Wednesday 11 January 2012

Don't swim against the tide


Yesterday morning I sat in front of Hamilton Harbour. The water was very dark with white caps and lots of chop. It mirrored my mood when I first got there, choppy, dark because I am feeling so overwhelmed with everything. Trying to do too much, fit in too much. Be too much. Complete too much because I am about to embark on another Chapter in my life and time feels like it is running out for me to do all the times I was meant to do with this current phase in my life.
As a result of the stress I have put on myself because I can't tell anyone no. Because I am feeling vulnerable. Because my head is spinning, I shouted at my children on the way to school. I had no patience with them because I have no patience with myself right now.

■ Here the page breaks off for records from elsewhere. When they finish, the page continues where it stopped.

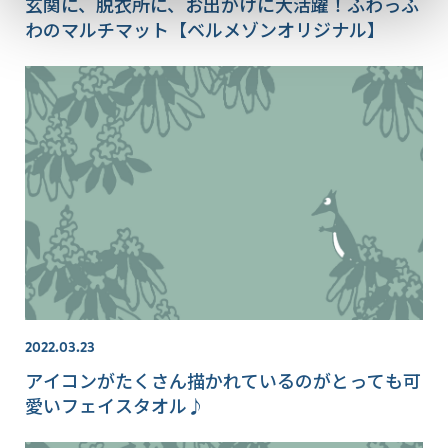
玄関に、脱衣所に、お出かけに大活躍！ふわっふ
わのマルチマット【ベルメゾンオリジナル】
2022.03.23
アイコンがたくさん描かれているのがとっても可
愛いフェイスタオル♪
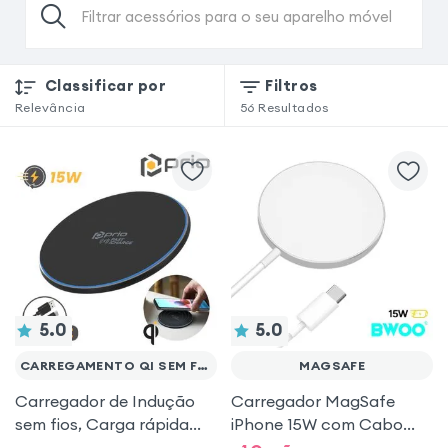
Filtrar acessórios para o seu aparelho móvel
Classificar por
Filtros
Relevância
56
Resultados
5.0
5.0
CARREGAMENTO QI SEM FIOS
MAGSAFE
Carregador de Indução
Carregador MagSafe
sem fios, Carga rápida
iPhone 15W com Cabo
15W & Luz LED, Prio - Preto
USB-C 1m – Bwoo Branco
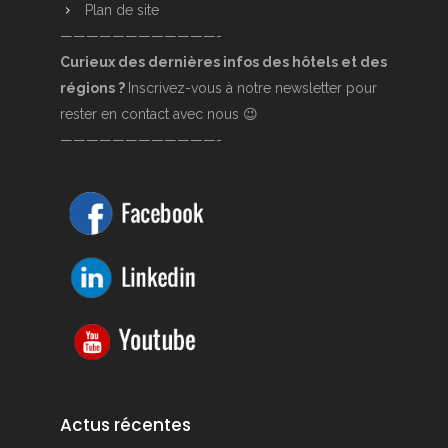
Plan de site
————————————-
Curieux des dernières infos des hôtels et des
régions ?
Inscrivez-vous à notre newsletter pour
rester en contact avec nous 😉
————————————-
Actus récentes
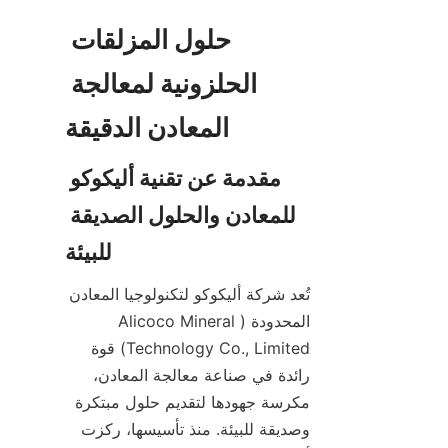
حلول المزلقات 
الحلزونية لمعالجة 
مقدمة عن تقنية أليكوكو 
للمعادن والحلول الصديقة 
تُعد شركة أليكوكو لتكنولوجيا المعادن 
المحدودة (Alicoco Mineral 
Technology Co., Limited) قوة 
رائدة في صناعة معالجة المعادن، 
مكرسة جهودها لتقديم حلول مبتكرة 
وصديقة للبيئة. منذ تأسيسها، ركزت 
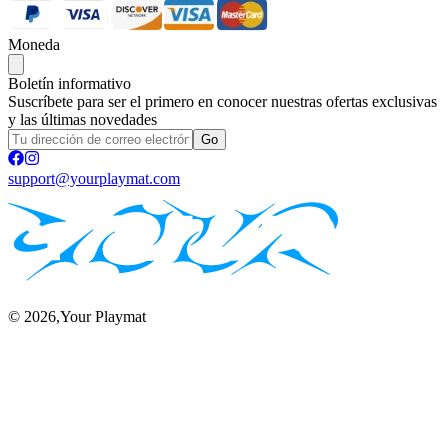
Moneda
Boletín informativo
Suscríbete para ser el primero en conocer nuestras ofertas exclusivas
y las últimas novedades
Go
support@yourplaymat.com
©
2026
,Your Playmat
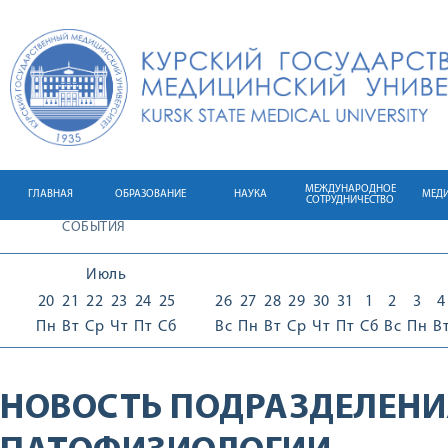
МЕЖДУНАРОДНОЕ
ГЛАВНАЯ
ОБРАЗОВАНИЕ
НАУКА
МЕД
СОТРУДНИЧЕСТВО
СОБЫТИЯ
Июль
20
21
22
23
24
25
26
27
28
29
30
31
1
2
3
4
Пн
Вт
Ср
Чт
Пт
Сб
Вс
Пн
Вт
Ср
Чт
Пт
Сб
Вс
Пн
В
НОВОСТЬ ПОДРАЗДЕЛЕНИ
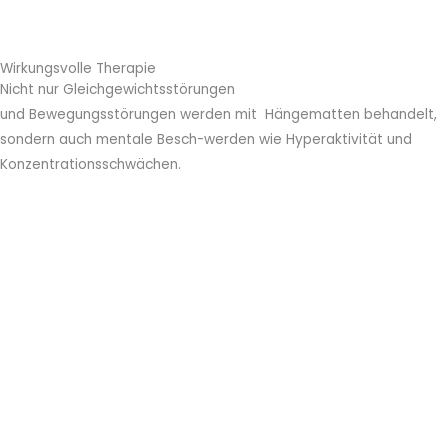
Wirkungsvolle Therapie
Nicht nur Gleichgewichtsstörungen
und Bewegungsstörungen werden mit Hängematten behandelt,
sondern auch mentale Besch-werden wie Hyperaktivität und
Konzentrationsschwächen.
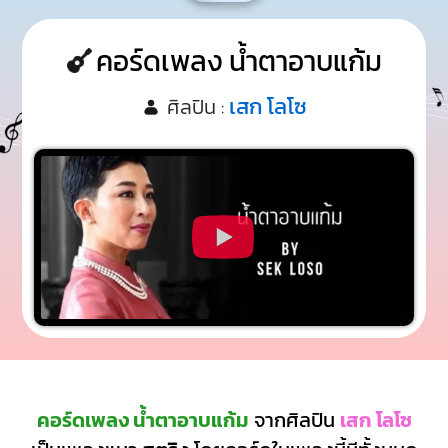
คอร์ดเพลง น้ำตาอาบแก้ม
เสก โลโซ
ศิลปิน :
คอร์ดเพลง น้ำตาอาบแก้ม
จากศิลปิน
เสก โลโซ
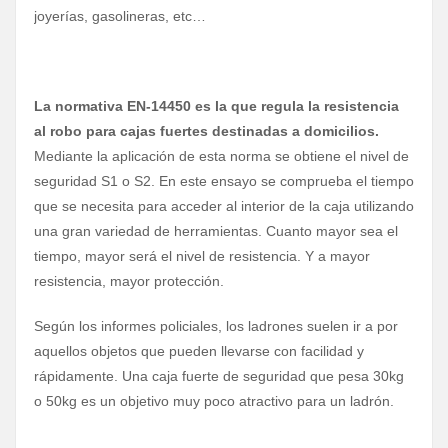
joyerías, gasolineras, etc…
La normativa EN-14450 es la que regula la resistencia
al robo para cajas fuertes destinadas a domicilios.
Mediante la aplicación de esta norma se obtiene el nivel de
seguridad S1 o S2. En este ensayo se comprueba el tiempo
que se necesita para acceder al interior de la caja utilizando
una gran variedad de herramientas. Cuanto mayor sea el
tiempo, mayor será el nivel de resistencia. Y a mayor
resistencia, mayor protección.
Según los informes policiales, los ladrones suelen ir a por
aquellos objetos que pueden llevarse con facilidad y
rápidamente. Una caja fuerte de seguridad que pesa 30kg
o 50kg es un objetivo muy poco atractivo para un ladrón.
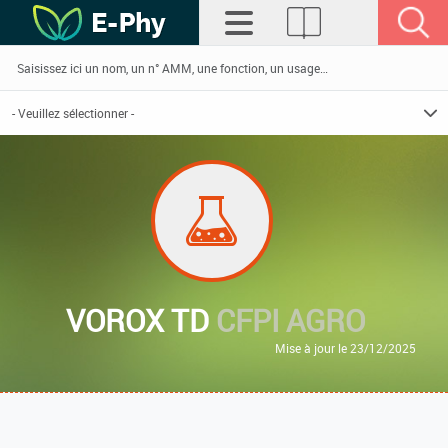
VOROX TD
CFPI AGRO
Mise à jour le 23/12/2025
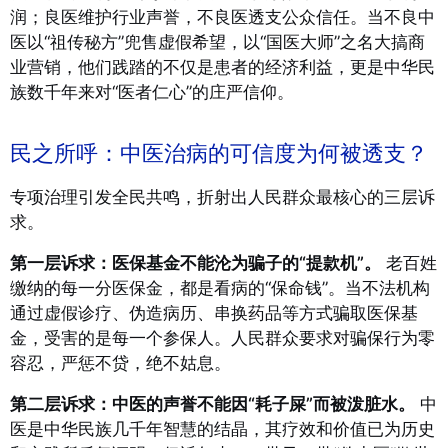
润；良医维护行业声誉，不良医透支公众信任。当不良中
医以“祖传秘方”兜售虚假希望，以“国医大师”之名大搞商
业营销，他们践踏的不仅是患者的经济利益，更是中华民
族数千年来对“医者仁心”的庄严信仰。
民之所呼：中医治病的可信度为何被透支？
专项治理引发全民共鸣，折射出人民群众最核心的三层诉
求。
第一层诉求：医保基金不能沦为骗子的“提款机”。
老百姓
缴纳的每一分医保金，都是看病的“保命钱”。当不法机构
通过虚假诊疗、伪造病历、串换药品等方式骗取医保基
金，受害的是每一个参保人。人民群众要求对骗保行为零
容忍，严惩不贷，绝不姑息。
第二层诉求：中医的声誉不能因“耗子屎”而被泼脏水。
中
医是中华民族几千年智慧的结晶，其疗效和价值已为历史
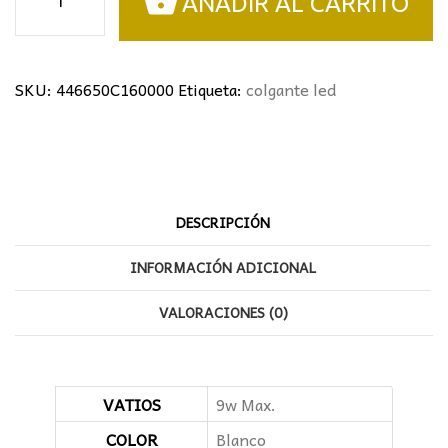
AÑADIR AL CARRITO
aluminio
GU10
BLANCO
cantidad
SKU:
446650C160000
Etiqueta:
colgante led
DESCRIPCIÓN
INFORMACIÓN ADICIONAL
VALORACIONES (0)
VATIOS
9w Max.
COLOR
Blanco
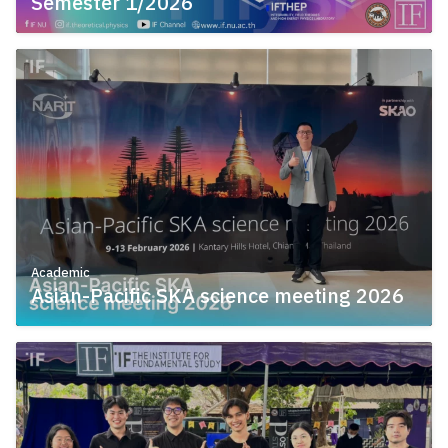
Semester 1/2026
February 22, 2026
Academic
Asian-Pacific SKA science meeting 2026
February 9, 2026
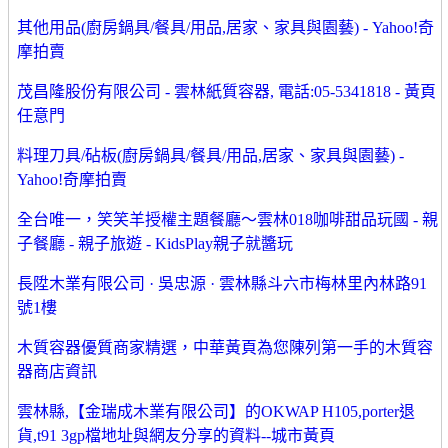
其他用品(廚房鍋具/餐具/用品,居家、家具與園藝) - Yahoo!奇
摩拍賣
茂昌隆股份有限公司 - 雲林紙質容器, 電話:05-5341818 - 黃頁
任意門
料理刀具/砧板(廚房鍋具/餐具/用品,居家、家具與園藝) -
Yahoo!奇摩拍賣
全台唯一，笑笑羊授權主題餐廳～雲林018咖啡甜品玩國 - 親
子餐廳 - 親子旅遊 - KidsPlay親子就醬玩
長陞木業有限公司 · 吳忠源 · 雲林縣斗六市梅林里內林路91
號1樓
木質容器優質商家精選，中華黃頁為您陳列第一手的木質容
器商店資訊
雲林縣,【金瑞成木業有限公司】的OKWAP H105,porter退
貨,t91 3gp檔地址與網友分享的資料--城市黃頁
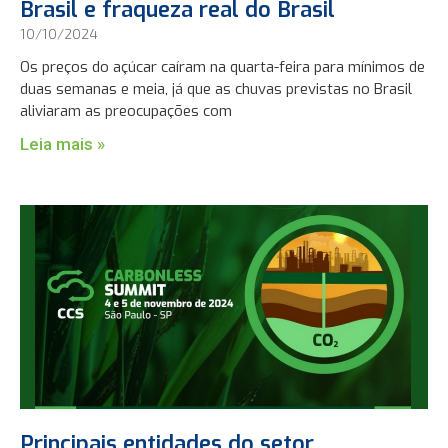
Brasil e fraqueza real do Brasil
10/10/2024
Os preços do açúcar caíram na quarta-feira para mínimos de
duas semanas e meia, já que as chuvas previstas no Brasil
aliviaram as preocupações com
Leia mais »
Principais entidades do setor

I dropped them off and as I was driving away all I wanted to do was to turn the car round and go back to hug them one more time to tell them I was sorry but I couldn't. And I knew they would be embarrassed beyond words if their mother turned up saying she wanted to hug them so I kept driving with heavy heart.
I sat in the parking lot in front of the harbour watching the waves and the white caps. Watching the ferries come and go. Watching the bird opportunistically diving in and out of the water trying to catch an unsuspecting fish. As I watched the harbour and the waves I felt the tension start to seep out of my body. It was so serene and soothing to just take a moment to catch my breath. To watch the sun shine for a minute then be obscured by the clouds. The sense of peace that washed over me was just what I needed. I inhaled and exhaled several times taking in the beauty of the place I live in. Expressing the gratitude I felt at that moment for having the wisdom to know I needed to just stop for a moment. To reflect.
And once my mind became silent and the chatter ceased and my heart rate slowed down, I realised why water has been more prominent in my life this week. The ocean which surrounds me every day but I sometimes don’t even see it, is trying to tell me to swim with the tide. Don't try to swim against it. Just go with the flow and when the tide subsides I will be able to swim wherever it is I need to go without effort. It was saying to me with its own movements, just stay in the flow and everything will be okay.
And for this lesson I am truly grateful.